In The Market to Buy?

Here are five steps that will get you off on the right foot:

Get Your Finances In Order

Your credit reports are an ongoing look at how you manage your finances. It’s best to know what your credit reports say about your financial history before you apply for a mortgage. Your reports play an important role in the mortgage approval process and in determining theĀ  interest rate and other loan terms that a lender offers you.

Get Familiar With The Mortgage Industry

Finding the right loan and lender is crucial. It’s up to you to determine which lender is best for your needs, and it’s always a good idea to have some background about the loan process before you talk to a lender. HOW SHOULD THIS BE ACCOMPLISHED?

Get Pre-Approved For A Mortgage

Consider this scenario: A home seller gets two similar offers. One is accompanied by a letter from the buyer’s bank that states she is pre-approved for a mortgage in the amount of the offer. The other has no supporting documents. Which offer do you think the seller will consider first?

Determine Your Wants And Needs

Buying a home isn’t as difficult as you might think. You can make it even easier if you get familiar with your local real estate market ahead of time, and make a list of your wants and needs before you start looking at houses.

Learn To Work With Your Real Estate Agent

Real estate agents represent buyers, sellers, or both -and in some cases they an work as neutral facilitators for either party. Know what you want from a real estate agent and be clear about his or her duties and loyalties.

Understanding CMAs

Don’t want to pay too much for a home? Want to be sure that you aren’t paying more than market value for your home purchase? A CMA – Comparative (or Comparable) Market Analysis – is the strongest tool in your home-buying arsenal to help assure you’re paying a fair price.

A CMA recaps housing activity in the area in which you are interested, focusing generally on three properties that are similar in size and amenities located in the same neighborhood or nearby. The CMA will list specific details (number of bedrooms, number of baths, total room count, square footage, age, etc.) for similar properties that are currently on the market (active listings); are under contract but not yet closed (pending listings); have closed and transferred ownership (sold listings); along with those listings that have either expired without selling or have been withdrawn by the seller (taken off the market).

Because a CMA compares similar properties, it can give you a pretty clear snapshot of current housing values in a specific housing market. Although the CMA is very important, it cannot be used as an absolute determination of value, since it generally does not put a lot of weight on condition, an obviously important factor.

While the CMA will list homes that are currently on the market as well as those that are pending or have expired, it is those properties that have sold and closed that give the most information.This information is important because it details specifically what buyers are willing to pay (and lenders are willing to lend for specific properties.

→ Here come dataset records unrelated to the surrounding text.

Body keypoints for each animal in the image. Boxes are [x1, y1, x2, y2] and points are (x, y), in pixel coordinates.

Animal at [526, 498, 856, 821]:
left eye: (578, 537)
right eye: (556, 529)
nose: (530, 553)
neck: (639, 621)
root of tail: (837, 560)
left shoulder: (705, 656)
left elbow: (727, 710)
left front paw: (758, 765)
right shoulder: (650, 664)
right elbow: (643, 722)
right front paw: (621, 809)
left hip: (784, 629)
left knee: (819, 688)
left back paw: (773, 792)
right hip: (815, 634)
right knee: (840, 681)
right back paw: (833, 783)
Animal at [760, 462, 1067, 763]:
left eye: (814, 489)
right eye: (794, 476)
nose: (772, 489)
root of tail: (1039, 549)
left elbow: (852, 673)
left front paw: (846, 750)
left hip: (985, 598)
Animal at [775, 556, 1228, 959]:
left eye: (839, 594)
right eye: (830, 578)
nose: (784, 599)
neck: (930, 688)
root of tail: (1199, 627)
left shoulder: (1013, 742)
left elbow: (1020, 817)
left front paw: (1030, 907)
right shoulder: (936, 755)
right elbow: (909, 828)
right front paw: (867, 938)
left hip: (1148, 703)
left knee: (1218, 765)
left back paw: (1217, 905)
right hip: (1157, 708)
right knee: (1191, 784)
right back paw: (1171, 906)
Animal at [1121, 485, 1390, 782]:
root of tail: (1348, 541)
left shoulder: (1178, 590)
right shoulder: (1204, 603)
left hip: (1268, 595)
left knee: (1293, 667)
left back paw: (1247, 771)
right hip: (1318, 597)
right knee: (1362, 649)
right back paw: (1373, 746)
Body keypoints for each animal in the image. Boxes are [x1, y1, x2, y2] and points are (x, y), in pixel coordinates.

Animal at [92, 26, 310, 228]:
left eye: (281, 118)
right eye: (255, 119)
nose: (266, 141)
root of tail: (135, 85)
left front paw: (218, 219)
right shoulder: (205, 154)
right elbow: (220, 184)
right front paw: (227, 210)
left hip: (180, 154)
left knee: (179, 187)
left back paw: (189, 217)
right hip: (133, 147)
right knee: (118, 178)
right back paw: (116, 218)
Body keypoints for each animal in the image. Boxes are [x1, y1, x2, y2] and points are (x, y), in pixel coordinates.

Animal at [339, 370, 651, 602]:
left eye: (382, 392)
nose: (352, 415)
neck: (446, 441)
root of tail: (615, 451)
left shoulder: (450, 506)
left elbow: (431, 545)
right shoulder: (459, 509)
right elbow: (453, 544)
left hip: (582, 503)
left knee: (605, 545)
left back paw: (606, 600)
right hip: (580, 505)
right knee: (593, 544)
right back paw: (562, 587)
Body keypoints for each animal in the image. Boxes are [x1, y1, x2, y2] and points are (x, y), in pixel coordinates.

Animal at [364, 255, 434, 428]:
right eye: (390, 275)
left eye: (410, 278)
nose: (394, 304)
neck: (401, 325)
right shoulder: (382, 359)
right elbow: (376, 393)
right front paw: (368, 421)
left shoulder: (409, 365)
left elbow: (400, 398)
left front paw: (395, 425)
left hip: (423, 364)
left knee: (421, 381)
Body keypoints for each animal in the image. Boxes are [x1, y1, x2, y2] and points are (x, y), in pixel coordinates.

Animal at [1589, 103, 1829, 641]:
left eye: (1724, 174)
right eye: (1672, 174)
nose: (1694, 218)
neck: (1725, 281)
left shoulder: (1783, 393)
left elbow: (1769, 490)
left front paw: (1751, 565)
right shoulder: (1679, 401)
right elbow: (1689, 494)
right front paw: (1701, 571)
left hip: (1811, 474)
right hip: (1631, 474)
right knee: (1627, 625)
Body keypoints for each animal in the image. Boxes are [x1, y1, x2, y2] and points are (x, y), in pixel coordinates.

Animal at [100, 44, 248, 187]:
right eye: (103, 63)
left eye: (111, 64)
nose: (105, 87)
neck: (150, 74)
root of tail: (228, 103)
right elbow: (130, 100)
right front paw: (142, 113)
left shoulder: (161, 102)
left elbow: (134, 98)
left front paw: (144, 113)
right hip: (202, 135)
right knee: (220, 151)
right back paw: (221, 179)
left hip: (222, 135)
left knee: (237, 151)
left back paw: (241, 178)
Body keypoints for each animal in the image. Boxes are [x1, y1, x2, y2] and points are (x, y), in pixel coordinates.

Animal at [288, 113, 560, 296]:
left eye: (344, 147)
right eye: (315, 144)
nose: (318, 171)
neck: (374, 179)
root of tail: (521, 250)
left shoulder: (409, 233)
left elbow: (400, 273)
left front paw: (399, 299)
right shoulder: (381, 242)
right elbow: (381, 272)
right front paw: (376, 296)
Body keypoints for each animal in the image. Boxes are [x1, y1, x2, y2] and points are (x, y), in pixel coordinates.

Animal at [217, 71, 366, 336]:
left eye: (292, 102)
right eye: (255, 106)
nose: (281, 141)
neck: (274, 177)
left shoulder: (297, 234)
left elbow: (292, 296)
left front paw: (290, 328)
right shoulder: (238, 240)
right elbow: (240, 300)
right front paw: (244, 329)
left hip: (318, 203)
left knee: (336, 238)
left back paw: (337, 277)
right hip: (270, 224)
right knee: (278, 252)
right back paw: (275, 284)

Don’t make the mistake of putting too much weight on the prices of properties currently on the market. These homes could be wildly overpriced compared to the price for which they eventually sell. Likewise, one of the biggest reasons that a property listing will expire without selling is because it is overpriced. So take the prices of these expired listings with a grain of salt.

A CMA can be your most important tool in negotiation, since it will detail exactly where, price-wise, the house in which you are interested is positioned. Is it underpriced (a bargain), priced “on the money” (a fair price for both buyer and seller) or overpriced (time to either negotiate hard or walk away).

Remember, if you overpay for a home in a strongly appreciating market, the market will eventually cover your mistake. If, however, you overpay in a flat or declining market, you will end up holding the financial bag.